I think there was also a strong dose of fantasy in the “evidence” he brought to bear. Much of what he had to say was based on personal communications in his possession and was therefore unverifiable. Sometimes he gave proper citations for material he quoted, but in other cases he offered no citations whatsoever. For example, Holocaust po banderowsku contained a long quotation very relevant to the theme of this study attributed to Mykhailo Stepaniak, a member of the central OUN leadership captured by the Soviets; the quotation concerned the Third Extraordinary Assembly of OUN (August 1943).116 Prus offered no citation, although presumably the text would have been taken from the record of one of Stepaniak’s interrogations. I have not, however, been able to find the passage Prus quoted in the archival record of Stepaniak’s interrogation of 25 August 1944117 nor in published versions of his interrogations.118 Moreover, the quoted passage refers to the presence of Ivan Mitrynga at the congress, which seems highly unlikely, given that Mitrynga had broken with the Banderites in September 1941 and had joined forces with their rival Taras Bulba-Borovets. I suspect that the passage was the product of a vivid imagination rather than an excerpt from a genuinely existing document.

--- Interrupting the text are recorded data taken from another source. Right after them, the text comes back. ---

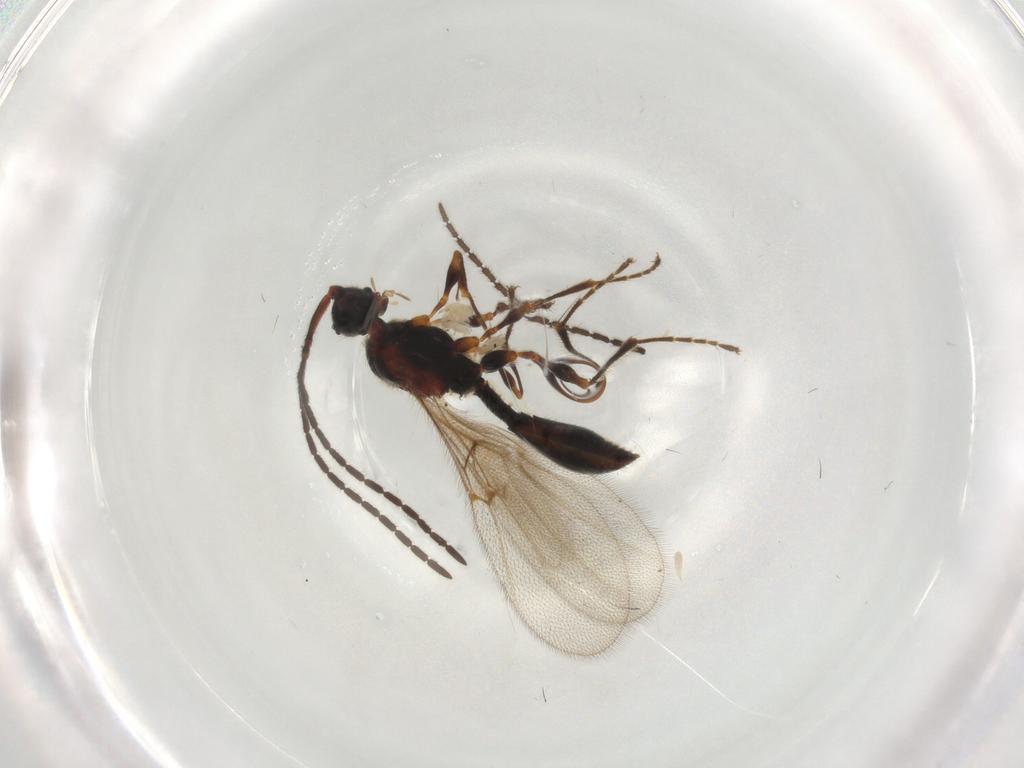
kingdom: Animalia
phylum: Arthropoda
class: Insecta
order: Hymenoptera
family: Diapriidae
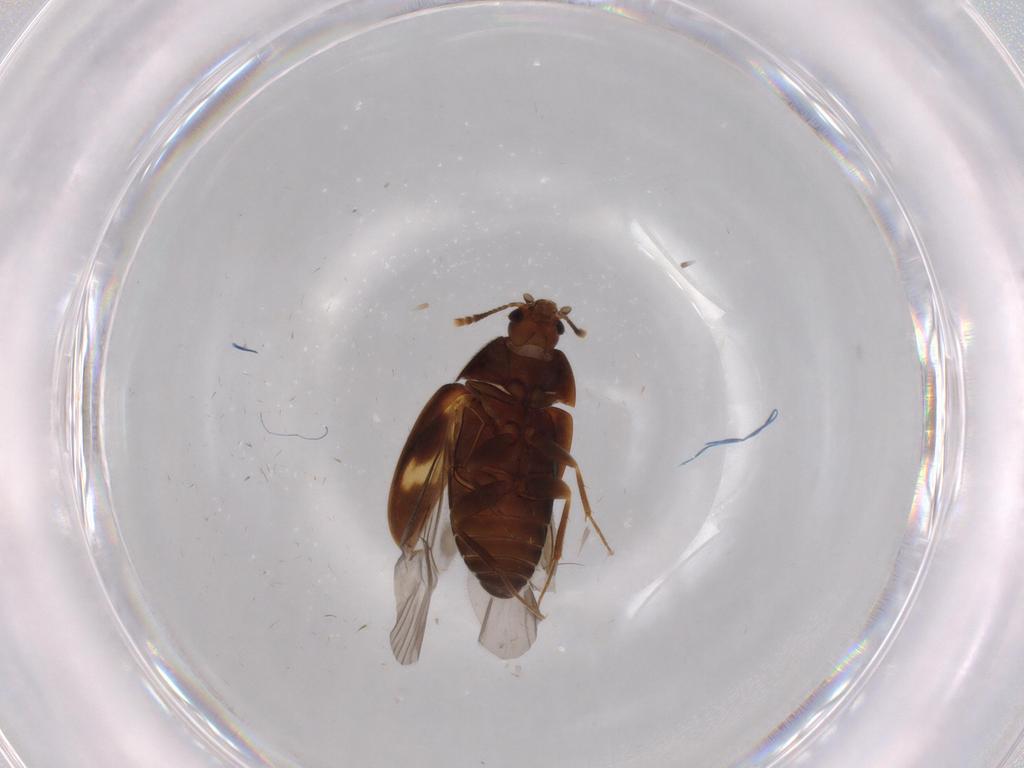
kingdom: Animalia
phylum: Arthropoda
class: Insecta
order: Coleoptera
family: Mycetophagidae
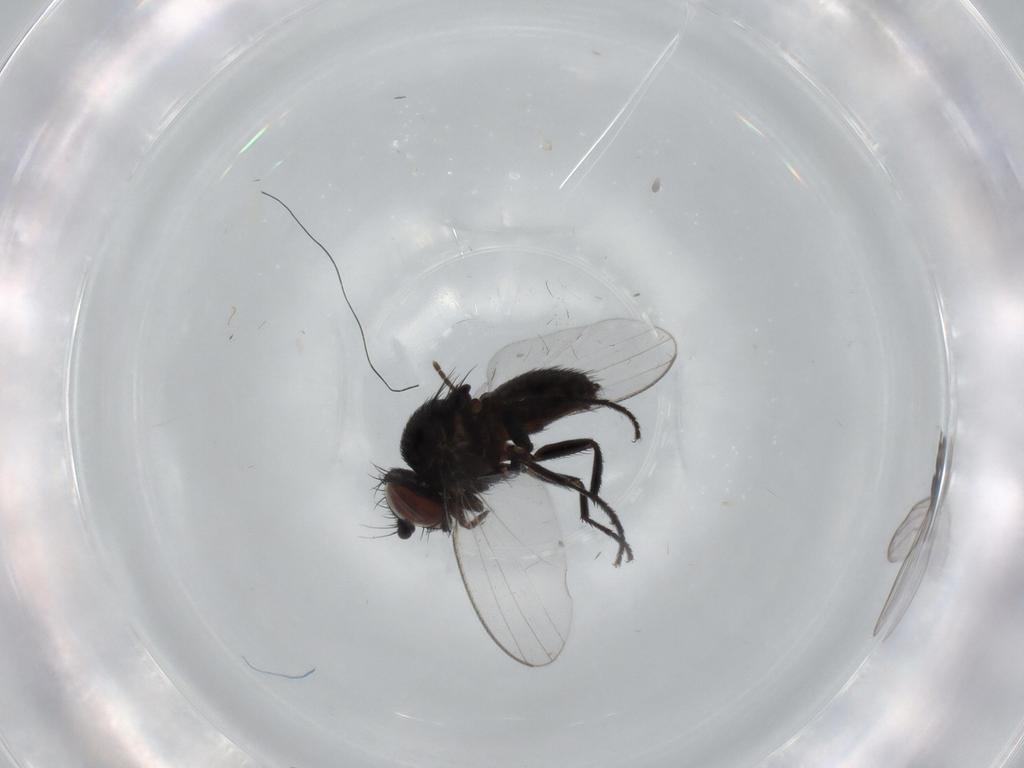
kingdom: Animalia
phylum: Arthropoda
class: Insecta
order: Diptera
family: Milichiidae
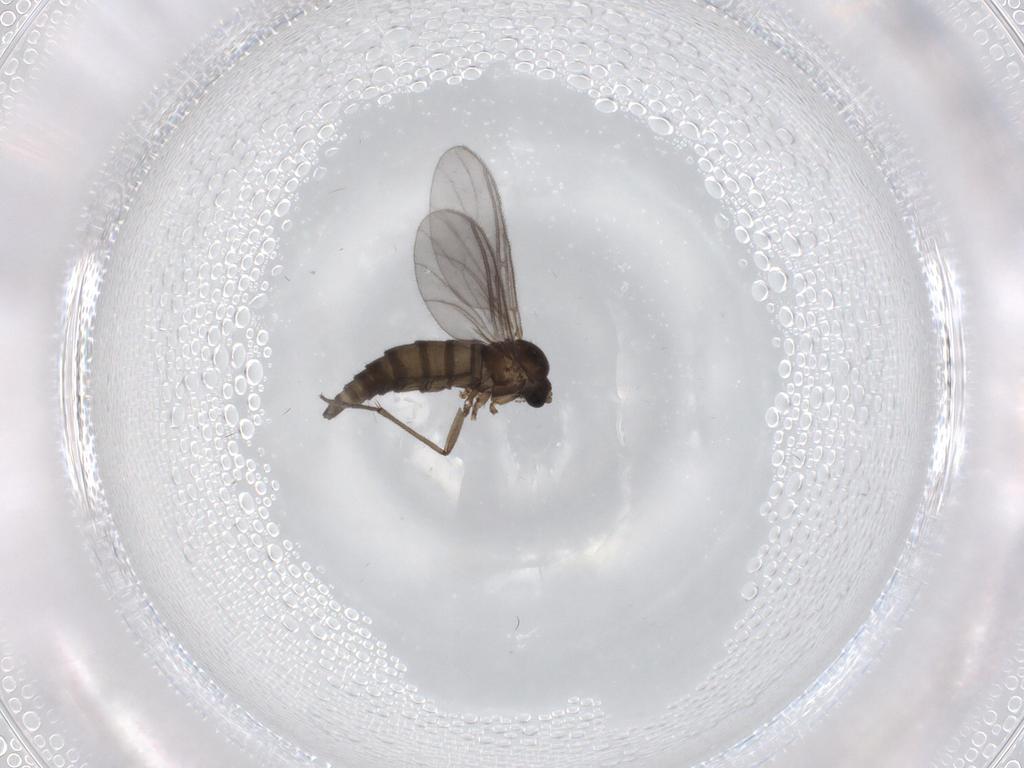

Moreover, he wrote in a style that had more in common with biblical prophecy than with historical scholarship. Referring to Stella Krenzbach, an alleged Jewish veteran of UPA to whom is attributed a memoir praising the Ukrainian nationalists,119 Prus stated that she acted “undoubtedly from a whisper from Satan, because Satan directed the hand of the genocidaire of Polish and Jewish children,” and that she was guilty of “blaspheming against Yahweh.”120 He also speculated that the apocalypse predicted by St. John the Revelator was not a once and final confrontation between good and evil but would be arriving in installments, one of which was the era of UPA. It was a time “of three clearly apocalyptic figures, as Hitler, Stalin, and [UPA commander Roman] Shukhevych-’Chuprynka,’ and of three hells let loose in the cause of and with the active permission of those who supported them: Nazis, Bolsheviks, and Ukrainian chauvinists.”121 In sum, Prus’s texts are untrustworthy and will not be cited in the narrative that follows. To equate Polishchuk with him is, I feel, a serious error.